The deal with Thoma Bravo Advantage, a special purpose acquisition company (SPAC), is expected to provide ironSource up to $2.3 billion in cash proceeds, including an oversubscribed PIPE (private investment in public equity) of $1.3 billion and $1 billion of cash held in the trust account of Thoma Bravo Advantage.

ironSource provides developers a platform to acquire users and display ads within mobile-phone games. The merger values ironSource at considerably more than the $1.56 billion the company was worth in its most recent private funding round in 2019.

Co-founder and Chief Executive Tomer Bar Zeev said ironSource had decided to pursue a traditional initial public offering (IPO) but changed course when a mutual friend asked him to take a call with Thoma Bravo Advantage Chairman Orlando Bravo.

"I immediately understood we shared the same views about how to build a company, how to run a company," Bar Zeev said in an interview.

This is the first SPAC deal for Thoma Bravo, which has around $73 billion in assets under management and focuses on investing in software and technology.

A SPAC is a shell company that raises funds in an IPO with the aim of acquiring a private company, which then becomes public as result of the merger.

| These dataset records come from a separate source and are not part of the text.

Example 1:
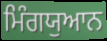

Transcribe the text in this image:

ਮਿੰਗਯੁਆਨ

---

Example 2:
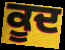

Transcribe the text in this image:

ਕੂਦ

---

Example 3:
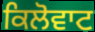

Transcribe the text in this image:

ਕਿਲੋਵਾਟ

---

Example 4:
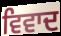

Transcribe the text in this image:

ਵਿਵਾਦ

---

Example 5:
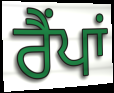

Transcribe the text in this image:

ਰੈਂਪਾਂ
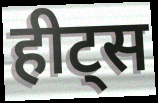
हीट्स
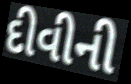
દીવીની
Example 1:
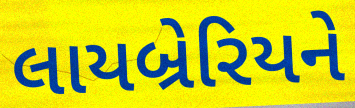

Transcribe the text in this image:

લાયબ્રેરિયને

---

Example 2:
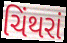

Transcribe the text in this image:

ચિંથરાં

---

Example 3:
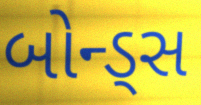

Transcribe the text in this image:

બોન્ડ્સ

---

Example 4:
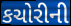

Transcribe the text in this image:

કચોરીની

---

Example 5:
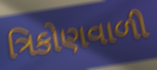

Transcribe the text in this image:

ત્રિકોણવાળી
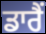
ਡਾਰੈਂ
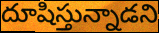
దూషిస్తున్నాడని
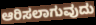
ಆರಿಸಲಾಗುವುದು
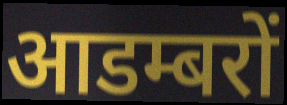
आडम्बरों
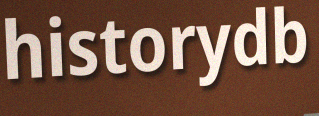
historydb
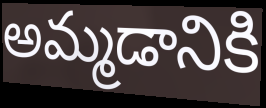
అమ్మడానికి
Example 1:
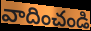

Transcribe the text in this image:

వాదించండి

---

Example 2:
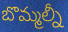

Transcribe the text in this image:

బొమ్మల్నీ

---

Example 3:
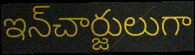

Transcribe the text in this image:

ఇన్‌చార్జులుగా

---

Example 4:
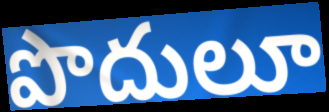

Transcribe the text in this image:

పొదులూ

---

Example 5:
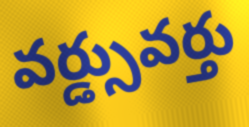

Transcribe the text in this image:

వర్డ్సువర్తు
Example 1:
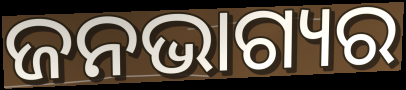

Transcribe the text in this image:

ଜନଭାଗ୍ୟର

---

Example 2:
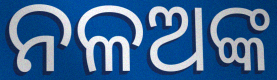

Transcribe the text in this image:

ନଳଅଙ୍କ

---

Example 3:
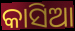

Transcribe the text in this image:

କାସିଆ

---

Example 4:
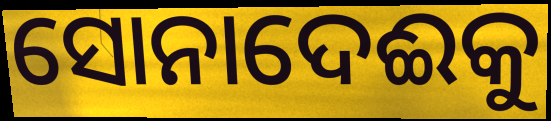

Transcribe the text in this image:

ସୋନାଦେଈକୁ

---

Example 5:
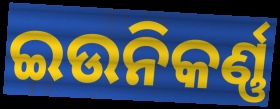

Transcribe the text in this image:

ଇଉନିକର୍ଣ୍ଣ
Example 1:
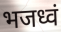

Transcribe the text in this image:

भजध्वं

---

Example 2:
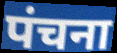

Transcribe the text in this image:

पंचना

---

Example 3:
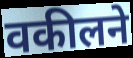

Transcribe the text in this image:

वकीलने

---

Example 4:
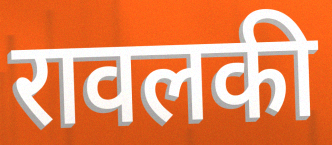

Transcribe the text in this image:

रावलकी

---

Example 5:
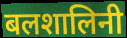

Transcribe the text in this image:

बलशालिनी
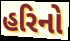
હરિનો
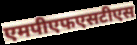
एमपीएफएसटीएस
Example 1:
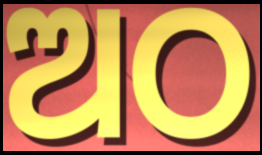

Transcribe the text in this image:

ଅଠ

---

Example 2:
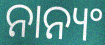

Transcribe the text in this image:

ନାନ୍ୟଂ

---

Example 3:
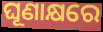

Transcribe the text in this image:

ଘୂଣାକ୍ଷରେ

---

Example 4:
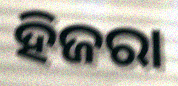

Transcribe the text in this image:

ହିଜରା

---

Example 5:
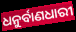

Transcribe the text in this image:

ଧନୁର୍ବାଣଧାରୀ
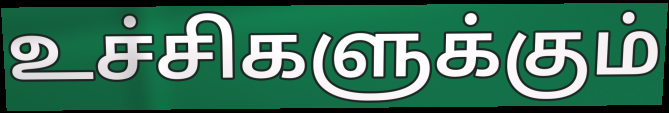
உச்சிகளுக்கும்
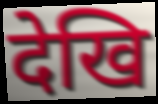
देखि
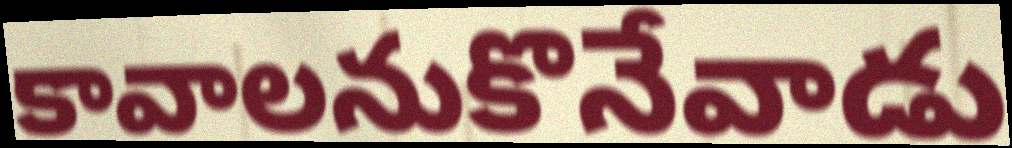
కావాలనుకొనేవాడు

Thoma Bravo Advantage, which completed its IPO on the New York Stock Exchange in January, was attracted to ironSource given the market it operates in, its management team and its business model, Bravo said in an interview.

"What these public equity vehicles provided us, is the ability to target companies that our private equity business is not targeting," said Bravo, who will join ironSource's board on the closing of the deal.

Goldman Sachs & Co (NYSE:GS). LLC, Jefferies (NYSE:JEF) LLC and Citigroup (NYSE:C) Global Markets Inc are financial advisers to ironSource.